A posição foi apresentada durante entrevista coletiva concedida no Itamaraty pela secretária-geral do Ministério das Relações Exteriores, Maria Laura da Rocha, depois de reunião ministerial de emergência coordenada pelo presidente Luiz Inácio Lula da Silva.
Segundo nota oficial, Lula comandou a reunião por videoconferência, na manhã deste sábado, enquanto está em viagem de férias no Rio de Janeiro. Participaram do encontro os ministros das Relações Exteriores (Mauro Vieira), da Defesa (José Mucio), da Casa Civil (Rui Costa) e da Secretaria de Comunicação Social da Presidência (Sidônio Palmeira), além de representantes da Secretaria de Relações Institucionais e do Ministério da Justiça e Segurança Pública.
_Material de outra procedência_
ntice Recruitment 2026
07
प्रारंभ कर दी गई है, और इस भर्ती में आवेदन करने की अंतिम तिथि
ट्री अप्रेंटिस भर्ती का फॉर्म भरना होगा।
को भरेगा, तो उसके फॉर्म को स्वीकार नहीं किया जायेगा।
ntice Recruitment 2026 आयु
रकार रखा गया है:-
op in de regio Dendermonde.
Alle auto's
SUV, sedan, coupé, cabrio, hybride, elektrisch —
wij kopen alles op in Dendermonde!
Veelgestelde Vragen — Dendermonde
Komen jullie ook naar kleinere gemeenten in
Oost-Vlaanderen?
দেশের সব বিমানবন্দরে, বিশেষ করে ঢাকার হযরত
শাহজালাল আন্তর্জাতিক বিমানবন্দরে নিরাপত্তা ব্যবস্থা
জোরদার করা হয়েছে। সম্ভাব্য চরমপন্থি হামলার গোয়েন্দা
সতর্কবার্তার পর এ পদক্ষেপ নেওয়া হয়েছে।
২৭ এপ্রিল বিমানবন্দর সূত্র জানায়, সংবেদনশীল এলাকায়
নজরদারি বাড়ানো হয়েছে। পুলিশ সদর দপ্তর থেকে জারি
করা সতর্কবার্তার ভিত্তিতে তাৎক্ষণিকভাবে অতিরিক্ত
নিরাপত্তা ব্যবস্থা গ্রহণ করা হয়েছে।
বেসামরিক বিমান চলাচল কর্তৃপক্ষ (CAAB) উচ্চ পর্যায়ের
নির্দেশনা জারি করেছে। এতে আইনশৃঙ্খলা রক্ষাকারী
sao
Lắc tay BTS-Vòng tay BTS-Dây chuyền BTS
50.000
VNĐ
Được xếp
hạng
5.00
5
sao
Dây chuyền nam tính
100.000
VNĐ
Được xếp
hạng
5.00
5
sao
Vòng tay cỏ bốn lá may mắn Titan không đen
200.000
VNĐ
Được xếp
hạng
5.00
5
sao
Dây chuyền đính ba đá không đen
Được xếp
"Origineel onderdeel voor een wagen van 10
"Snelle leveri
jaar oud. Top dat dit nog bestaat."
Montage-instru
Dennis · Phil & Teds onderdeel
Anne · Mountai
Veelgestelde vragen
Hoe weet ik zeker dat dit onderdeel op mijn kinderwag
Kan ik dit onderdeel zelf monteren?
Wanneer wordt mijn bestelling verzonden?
De acordo com o Itamaraty, o presidente reiterou os termos de manifestação divulgada mais cedo nas redes sociais, na qual afirmou que a ação militar norte-americana “ultrapassa uma linha inaceitável”, representa “uma afronta gravíssima à soberania da Venezuela” e cria um “precedente perigoso” para a América Latina.
Maria Laura também afirmou que a posição brasileira seguirá alinhada ao Direito Internacional e à defesa da soberania dos países. Segundo ela, essa posição será apresentada pelo Brasil na reunião do Conselho de Segurança das Nações Unidas, convocada para a próxima segunda-feira, 5. “O que está na declaração do presidente hoje de manhã continua sendo a posição do Brasil, que será também apresentada na reunião do Conselho de Segurança”, disse.
Fronteira com a Venezuela segue normal, diz Múcio
O Ministério da Defesa informou, durante a reunião, que não há movimentação anormal na fronteira do Brasil com a Venezuela. Segundo o governo, a região seguirá sob monitoramento, embora o movimento seja mínimo.
“A situação na fronteira nunca foi tão tranquila como está hoje”, declarou Mucio. Ele acrescentou que o Brasil mantém contingente militar na região e que, no momento, não há necessidade de reforço.
Mucio ainda relatou que mantém contato com o governador de Roraima, Antonio Denarium (PP), e afirmou que, enquanto do lado venezuelano a passagem foi fechada na manhã deste sábado, no lado brasileiro a fronteira permanece aberta e com atividades regulares.
Ainda segundo o Itamaraty, o governo brasileiro mantém contato permanente com a Embaixada do Brasil na Venezuela para acompanhar a situação interna do país. Maria Laura disse que a comunidade brasileira no país “está tranquila e sem nenhuma ocorrência até o momento”. Ela acrescentou que turistas brasileiros estão conseguindo deixar o país normalmente.